Fighting the Fatigue – Exercise and TBI

Before Christmas I had an interesting chat with a fellow patient after my hyperbaric oxygen session. We were discussing exercise and he was saying that since his injury he hasn’t had the energy to workout. He explained that he had horrible fatigue from the TBI, and that he didn’t think he would ever be able to ride his bike or run, or exercise the way he used to.  I told him that I know that crushing fatigue. I know what it is like to not even have the energy to get out my pajamas. Even though I ran 100 miles, there are still days when I feel like it would be easier to just stay in bed, or do nothing but nap on the couch. On bad days, finding the motivation to get moving can be hard, and to be honest, I don’t always win that battle. However, the majority of the time if I drag my butt out of bed and exercise I finish with more energy, mental focus, and a much better mood.

This isn’t a new concept. A good deal of research exists on the subject of exercise after TBI.  Brainline posted one video about a research study showing TBI patients that exercised had few cognitive symptoms and less depression. Knowing this information, and convincing a population of patients with horrible fatigue to exercise, are two different things.

Snow running. Getting out is always easier with company.

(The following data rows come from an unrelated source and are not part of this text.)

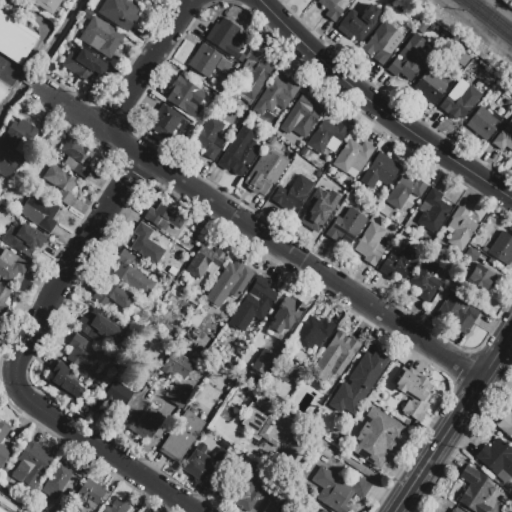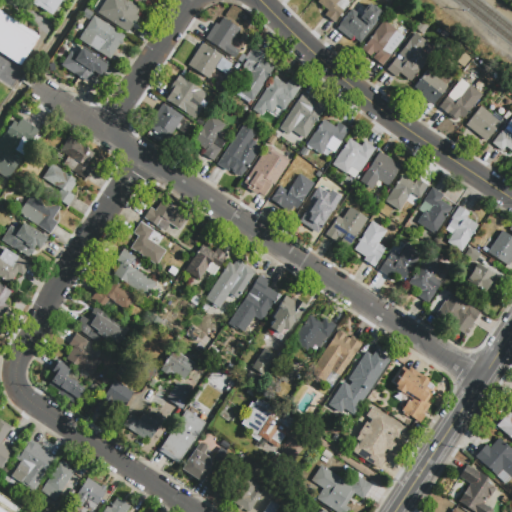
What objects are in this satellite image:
building: (138, 0)
building: (139, 0)
building: (46, 4)
building: (47, 5)
building: (332, 7)
building: (334, 8)
building: (401, 9)
building: (118, 12)
building: (119, 13)
railway: (494, 14)
railway: (487, 19)
building: (357, 22)
building: (358, 24)
building: (422, 26)
building: (223, 33)
building: (15, 36)
building: (100, 36)
building: (224, 36)
building: (101, 37)
building: (14, 39)
building: (381, 42)
building: (382, 42)
building: (410, 57)
building: (410, 57)
building: (206, 60)
building: (463, 60)
building: (208, 62)
building: (78, 63)
road: (149, 63)
building: (84, 65)
building: (254, 73)
building: (59, 74)
building: (255, 75)
building: (64, 77)
road: (28, 81)
road: (37, 86)
building: (428, 86)
building: (431, 86)
building: (276, 93)
building: (185, 95)
building: (275, 95)
building: (185, 96)
park: (3, 99)
building: (458, 99)
building: (459, 100)
road: (379, 107)
road: (72, 108)
building: (301, 116)
building: (304, 116)
building: (164, 120)
building: (166, 121)
building: (481, 122)
building: (483, 123)
building: (209, 137)
building: (325, 137)
building: (504, 137)
building: (210, 138)
building: (326, 138)
road: (123, 141)
building: (13, 142)
building: (15, 144)
building: (296, 147)
building: (238, 151)
building: (304, 152)
building: (75, 156)
building: (239, 156)
building: (351, 156)
building: (76, 157)
building: (353, 157)
building: (265, 169)
building: (264, 170)
building: (379, 170)
building: (380, 171)
building: (59, 183)
building: (60, 183)
building: (404, 191)
building: (405, 192)
building: (291, 193)
building: (292, 193)
building: (317, 208)
building: (320, 210)
building: (431, 210)
building: (38, 211)
building: (40, 211)
building: (433, 211)
building: (165, 213)
building: (165, 215)
building: (345, 226)
building: (346, 226)
building: (458, 228)
building: (460, 228)
building: (22, 238)
building: (23, 239)
building: (145, 243)
building: (147, 243)
building: (369, 243)
building: (370, 244)
building: (501, 247)
building: (502, 247)
building: (204, 261)
building: (204, 261)
building: (399, 261)
building: (400, 262)
building: (11, 265)
building: (11, 265)
road: (72, 266)
road: (309, 269)
building: (478, 270)
building: (131, 273)
building: (131, 274)
building: (425, 277)
building: (479, 277)
building: (424, 278)
building: (229, 281)
building: (230, 283)
building: (111, 294)
building: (3, 295)
building: (114, 296)
building: (3, 298)
building: (252, 303)
building: (252, 304)
building: (456, 313)
building: (285, 314)
building: (456, 314)
building: (284, 316)
building: (428, 317)
building: (98, 326)
building: (101, 326)
building: (312, 332)
building: (313, 333)
road: (487, 335)
building: (212, 351)
building: (80, 355)
building: (334, 355)
building: (336, 355)
building: (81, 356)
building: (262, 360)
building: (263, 361)
building: (176, 365)
building: (177, 365)
building: (146, 372)
road: (501, 377)
building: (357, 382)
building: (63, 383)
building: (64, 383)
building: (359, 383)
building: (412, 391)
building: (413, 393)
building: (177, 394)
building: (179, 395)
building: (115, 396)
building: (113, 398)
road: (453, 422)
building: (265, 423)
building: (266, 423)
building: (140, 425)
building: (141, 425)
building: (506, 425)
building: (180, 435)
building: (182, 436)
building: (376, 436)
building: (376, 437)
building: (3, 442)
road: (417, 443)
building: (4, 444)
road: (104, 450)
road: (452, 453)
building: (327, 454)
building: (220, 458)
building: (496, 459)
building: (497, 459)
building: (197, 462)
building: (33, 463)
building: (197, 463)
building: (31, 464)
road: (357, 466)
building: (56, 479)
building: (55, 482)
building: (223, 486)
building: (337, 489)
building: (338, 489)
building: (474, 490)
building: (475, 490)
building: (247, 495)
building: (86, 496)
building: (86, 496)
building: (247, 496)
building: (504, 501)
building: (6, 505)
building: (116, 505)
building: (6, 506)
building: (116, 507)
building: (271, 507)
building: (272, 507)
building: (452, 510)
building: (455, 510)
building: (89, 511)
building: (319, 511)
building: (319, 511)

For what it is worth, my personal experience strongly supports the research. The more fatigue I feel, the less likely I am to exercise, and then I feel even more fatigue, and then the depression moves in like an enormous wet blanket, and then I’m even less likely to exercise. It is a negative loop. It takes a lot of effort to push beyond the fatigue and depression, and get moving. At the time of my crash, we were riding our bikes from Vienna to Venice. I was the strongest I have ever been on the bike, and yet in the weeks after the crash, just walking around the block was exhausting. My return to running was painfully slow; beginning literally with a few steps of what could barely count as a “jog”. But every day that I got out, I felt better. If I had gone out the first time and tried to run a mile, it would have been awful. Gradual habituation is the key for returning to most activities after brain injury. Waiting around to feel better before returning to activity means waiting a long time. It will not get easier without training the brain to handle it again.

When I spoke with this fellow patient, I tried my best to be motivational, but I’m not sure it had much impact, except for maybe on myself. Over the last month I have found myself in this negative loop of inactivity, lethargy, and depression. I’m not really sure if the hyperbaric oxygen therapy is wearing me out, or the holidays, or the weather, or getting sick, or if I was simply going to be at one of my low points. Regardless of the cause, here I am, and it is time to stop the negative loop.

Kili helping me with my yoga.

The conversation with my fellow patient made me think about all the things I still avoid, and I decided I need to take my own advice. This week, I started yoga. I haven’t been to a class post-TBI. I’ve told myself all the excuses – I can’t drive to the studio, I can’t listen to music, it would be too hard, my balance isn’t good. Well, it is time for baby steps. I found a yoga for runners video on YouTube that had no background music. I set up my mat in the study. I fell. More than once. The point is that I did it, and I did it again the following day.

Today I did my strength and core work. Tonight I will find a race and I will register. Tomorrow I will run; if you can call slogging through the deep snow “running”.